Activity
Can you rewrite the data below with "gray armchair" in place of every "gray accent chair", keeping everything else the same?

Input data
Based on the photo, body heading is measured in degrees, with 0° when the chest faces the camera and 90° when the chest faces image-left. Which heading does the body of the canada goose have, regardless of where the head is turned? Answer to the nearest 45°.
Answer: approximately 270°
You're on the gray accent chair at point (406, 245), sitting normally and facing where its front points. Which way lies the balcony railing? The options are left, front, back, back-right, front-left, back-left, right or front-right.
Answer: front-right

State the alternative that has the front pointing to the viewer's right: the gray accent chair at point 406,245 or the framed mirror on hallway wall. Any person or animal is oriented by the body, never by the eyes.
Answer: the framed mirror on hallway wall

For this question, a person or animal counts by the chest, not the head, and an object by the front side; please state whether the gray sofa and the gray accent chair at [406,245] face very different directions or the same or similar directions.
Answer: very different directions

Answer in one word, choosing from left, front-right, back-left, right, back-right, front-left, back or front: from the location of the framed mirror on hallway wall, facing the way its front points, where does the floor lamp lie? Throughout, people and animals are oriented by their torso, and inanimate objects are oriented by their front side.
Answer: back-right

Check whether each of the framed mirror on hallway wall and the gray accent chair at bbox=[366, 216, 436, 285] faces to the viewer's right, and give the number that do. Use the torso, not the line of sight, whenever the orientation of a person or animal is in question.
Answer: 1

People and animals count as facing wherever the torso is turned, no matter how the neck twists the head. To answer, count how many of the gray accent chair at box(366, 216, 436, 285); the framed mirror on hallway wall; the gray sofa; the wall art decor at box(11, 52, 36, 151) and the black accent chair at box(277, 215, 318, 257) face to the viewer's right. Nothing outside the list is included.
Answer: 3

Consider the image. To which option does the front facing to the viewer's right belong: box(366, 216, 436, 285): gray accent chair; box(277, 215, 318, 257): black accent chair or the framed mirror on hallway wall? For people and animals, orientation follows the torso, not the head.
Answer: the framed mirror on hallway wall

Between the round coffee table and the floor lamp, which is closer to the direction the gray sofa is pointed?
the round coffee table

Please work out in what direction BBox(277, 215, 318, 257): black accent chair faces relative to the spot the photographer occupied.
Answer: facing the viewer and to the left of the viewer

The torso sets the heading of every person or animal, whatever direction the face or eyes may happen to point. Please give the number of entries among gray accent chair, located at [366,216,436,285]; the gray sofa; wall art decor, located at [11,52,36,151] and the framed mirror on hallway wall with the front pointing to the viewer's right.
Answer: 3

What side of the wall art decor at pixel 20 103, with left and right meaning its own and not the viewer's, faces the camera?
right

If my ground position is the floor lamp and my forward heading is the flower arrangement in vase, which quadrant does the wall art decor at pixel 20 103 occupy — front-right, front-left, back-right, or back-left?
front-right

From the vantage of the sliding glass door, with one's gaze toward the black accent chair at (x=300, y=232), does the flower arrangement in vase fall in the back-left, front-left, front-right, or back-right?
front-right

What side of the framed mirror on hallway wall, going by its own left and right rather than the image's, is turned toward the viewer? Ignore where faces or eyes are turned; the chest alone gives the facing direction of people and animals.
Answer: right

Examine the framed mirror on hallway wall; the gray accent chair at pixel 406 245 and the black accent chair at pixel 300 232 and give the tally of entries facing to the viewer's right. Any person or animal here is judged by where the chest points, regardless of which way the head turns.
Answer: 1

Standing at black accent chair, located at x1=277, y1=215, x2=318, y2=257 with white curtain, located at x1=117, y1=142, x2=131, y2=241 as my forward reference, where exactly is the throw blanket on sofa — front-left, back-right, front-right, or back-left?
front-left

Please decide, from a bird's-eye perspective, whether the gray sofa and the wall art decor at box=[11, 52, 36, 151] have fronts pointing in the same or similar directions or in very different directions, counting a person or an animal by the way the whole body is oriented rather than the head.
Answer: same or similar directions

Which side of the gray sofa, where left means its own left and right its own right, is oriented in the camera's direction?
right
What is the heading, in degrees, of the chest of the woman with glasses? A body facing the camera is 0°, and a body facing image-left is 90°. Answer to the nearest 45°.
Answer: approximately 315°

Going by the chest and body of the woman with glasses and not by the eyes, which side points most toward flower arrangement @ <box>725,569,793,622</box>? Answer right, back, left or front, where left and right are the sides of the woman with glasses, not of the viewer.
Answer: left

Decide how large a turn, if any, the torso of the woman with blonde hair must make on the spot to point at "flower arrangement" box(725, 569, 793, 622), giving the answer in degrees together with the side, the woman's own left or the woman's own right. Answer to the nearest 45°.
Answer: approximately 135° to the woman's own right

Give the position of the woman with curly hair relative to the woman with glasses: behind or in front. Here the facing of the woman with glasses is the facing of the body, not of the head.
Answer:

Task response
Based on the photo, body heading is measured in degrees, with 0° when the chest faces the camera and 90° when the chest faces image-left. Which heading does the body of the canada goose have, regardless of where the head is turned? Answer to the nearest 45°.
Answer: approximately 270°
You're on the gray armchair at point (406, 245), sitting normally and facing where its front points. Which way lies the balcony railing? The options are left, front, back, back-right, front-left, back-left, right or front-right.
Answer: front-right

State the alternative that has the front pointing to the viewer's right: the gray armchair at point 406,245 or the framed mirror on hallway wall. Any person or animal is oriented by the body, never by the eyes.
Answer: the framed mirror on hallway wall

For this question, a person or animal counts by the chest, not the head, and an object by the front side; please state whether the gray sofa and the gray armchair at [406,245] face very different directions or the same or similar directions.
Answer: very different directions

Answer in one word, choosing from left, front-right, back-left, right, back-right, front-left, back or front: from the location of the framed mirror on hallway wall, facing the way its front points, where does the floor lamp lie? Throughout, people and animals are oriented by their torso, and inanimate objects are oriented by their front side.
Answer: back-right

Check whether each of the framed mirror on hallway wall and the gray armchair at bbox=[366, 216, 436, 285] faces to the viewer's right, and give the number that do. Use the torso, not the line of sight, whenever the orientation of a person or animal is in question.
Answer: 1

People and animals count as facing wherever the torso is turned, no matter how the neck twists the head. To answer, count how many of the gray armchair at box(366, 216, 436, 285); the framed mirror on hallway wall; the gray sofa; the wall art decor at box(11, 52, 36, 151) and the black accent chair at box(277, 215, 318, 257) face to the viewer's right. Nothing outside the list is included.
Answer: 3

Consider the image. To which option does the front facing to the viewer's right belong: box(366, 216, 436, 285): gray armchair; box(277, 215, 318, 257): black accent chair or the framed mirror on hallway wall? For people and animals, orientation follows the torso, not the head.
Answer: the framed mirror on hallway wall

Between the round coffee table and the floor lamp, which is closer to the direction the gray sofa is pointed?
the round coffee table

Please work out in what direction BBox(277, 215, 318, 257): black accent chair faces relative to the spot the photographer occupied.
Answer: facing the viewer and to the left of the viewer

The torso sets the heading of every person or animal, whatever direction the face or eyes may happen to point. Please give the number of entries among gray armchair, located at [366,216,436,285]; the gray sofa; wall art decor, located at [11,52,36,151] and the framed mirror on hallway wall with the front pointing to the viewer's right.
Answer: 3

What side of the wall art decor at pixel 20 103, with left and right meaning its own and not the viewer's, faces the camera?
right

If my ground position is the floor lamp and my forward heading is the flower arrangement in vase, which quadrant does the wall art decor at pixel 20 103 occupy — front-right, front-left, back-right, or back-left?
front-right

From the vantage of the sliding glass door, with one's gaze toward the black accent chair at (x=300, y=232), does the flower arrangement in vase fall in the back-left, front-left, front-right, or back-right?
front-right

What side of the framed mirror on hallway wall, going by its own left and right rather than the image's, is turned toward the viewer? Ignore where faces or eyes are turned; the chest alone gives the facing direction of people and animals.
Answer: right

Examine the framed mirror on hallway wall; the gray armchair at pixel 406 245 and the black accent chair at pixel 300 232 and give the tally of entries facing to the viewer's right. Any person or animal here is judged by where the chest points, regardless of which way the head turns.
Answer: 1

Standing at black accent chair, located at x1=277, y1=215, x2=318, y2=257 with white curtain, located at x1=117, y1=142, x2=131, y2=241 as my forward reference, where exactly is the throw blanket on sofa — front-left, back-right, front-right, or back-left?
front-left

Please decide, from a bird's-eye perspective, whether the gray sofa and the wall art decor at box=[11, 52, 36, 151] have fronts pointing in the same or similar directions or in very different directions, counting a person or an animal by the way the whole body is oriented rather than the head.
Answer: same or similar directions

Which side of the gray sofa, where left means its own left and right its own right, is oriented in the camera's direction?
right
What is the heading, in degrees, of the chest of the woman with glasses? A body facing the camera is 0°, and a body facing image-left is 90°. Answer to the nearest 45°.
Answer: approximately 315°

Going by the chest and body of the woman with glasses and not by the eyes, which side points most toward flower arrangement @ <box>725,569,793,622</box>? Answer right, back, left or front, where left and right are the sides of the woman with glasses, not of the viewer.
Answer: left

Decide how large a turn, if any, the torso of the woman with blonde hair must make on the spot to point at "flower arrangement" box(725, 569, 793, 622), giving the answer in degrees together with the side, the woman's own left or the woman's own right. Answer to the nearest 45°.
Answer: approximately 135° to the woman's own right

Give the position of the woman with curly hair relative to the woman with glasses: behind or in front. Here the facing of the woman with glasses is the facing of the body, not of the head.
Answer:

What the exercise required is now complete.